Image credit: PC World

Oftentimes to compete with the big box stores, small businesses  take to lowering their prices to bring in those customers. After all a lower price is linked with a higher value.

While this is true, there is a link,  it is not the end all to competing on value.

There is a missing element to this equation that can mean a whole different ballgame completely.

 Perceived quality-the forgotten child

Price and value skip merrily along and what’s left forgotten is the quality. What customers perceive they are getting for their money, the bargain.

Businesses should shift their thinking from focusing on price to focusing on value and not just that but PERCEIVED value. This is the “bargain”.

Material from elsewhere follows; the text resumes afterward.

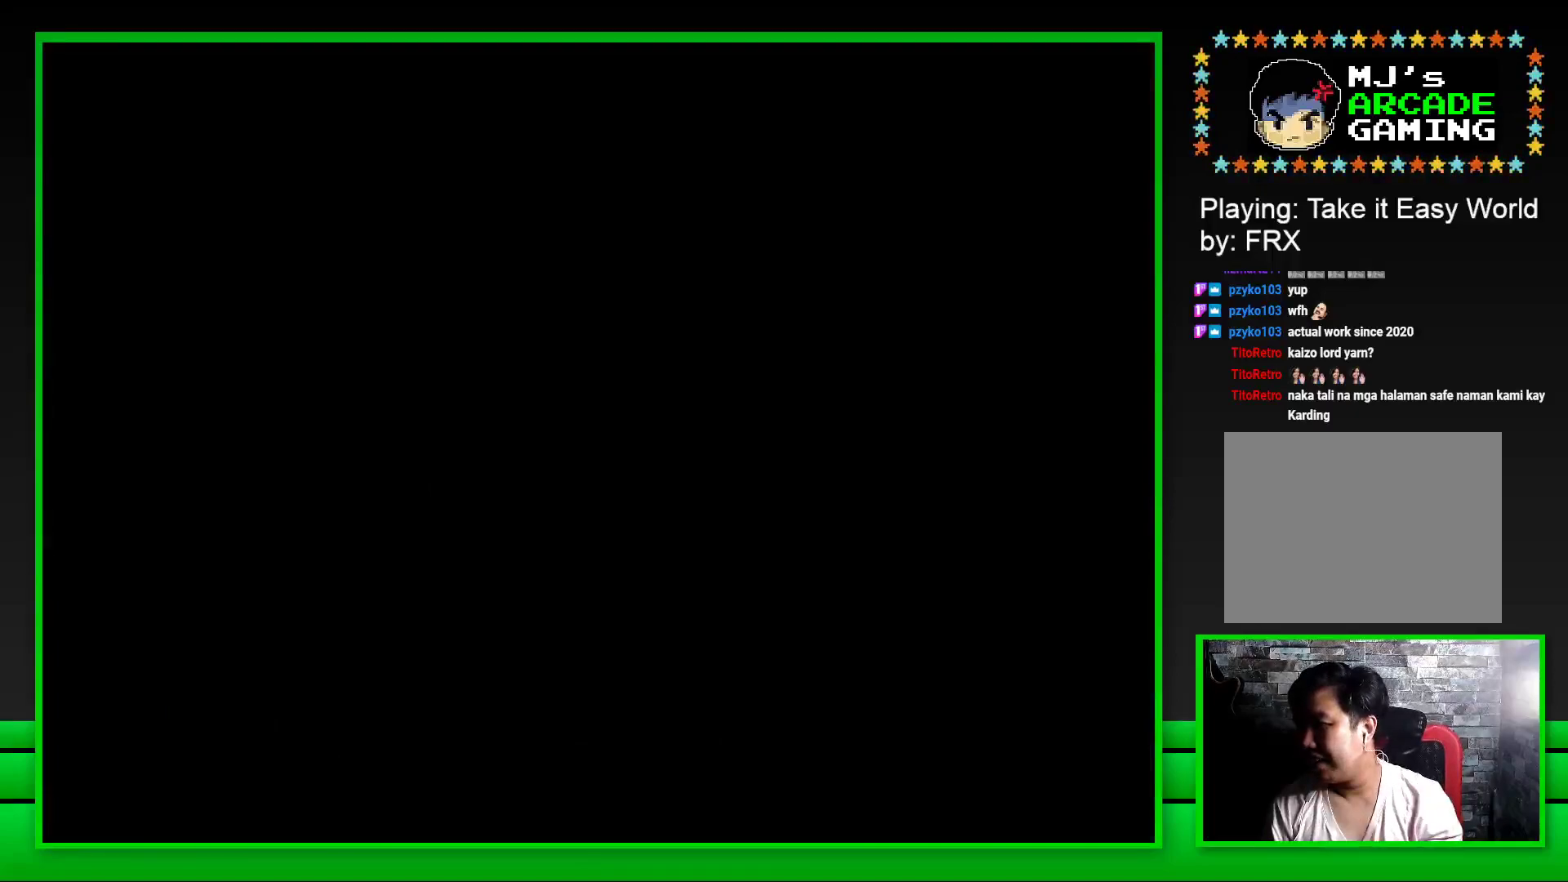
{"buttons": [], "left_stick": "center", "right_stick": "center", "events": [[33, "CROSS", "down"], [133, "CROSS", "up"], [200, "CROSS", "down"], [317, "CROSS", "up"], [383, "CROSS", "down"], [500, "CROSS", "up"]]}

 If you want to increase the worth of your product/service then focus on changing the actual quality of a product (if that needs to be improved-based on customer feedback) and then on the perceived quality.

Is this worth my money?

The perceived quality, is how customers rate your product, it’s not enough to think build it and they will come. Communicate what you build clearly. Paint a clear and vivid picture, “Yes this is worth what you pay for and more!”

Bring back old customers by responding directly to complaints and saying, you know what, we have improved!

Increasing this side of the value equation can have a phenomenal effect on how much customers think they should pay, it is why those “Compare at”  tags are so popular, because even if you were going to sell the product at that price anyways people will perceive the goods to be more valuable if they can tell they are paying more than their worth.

Take away: Don’t change the price, change the worth.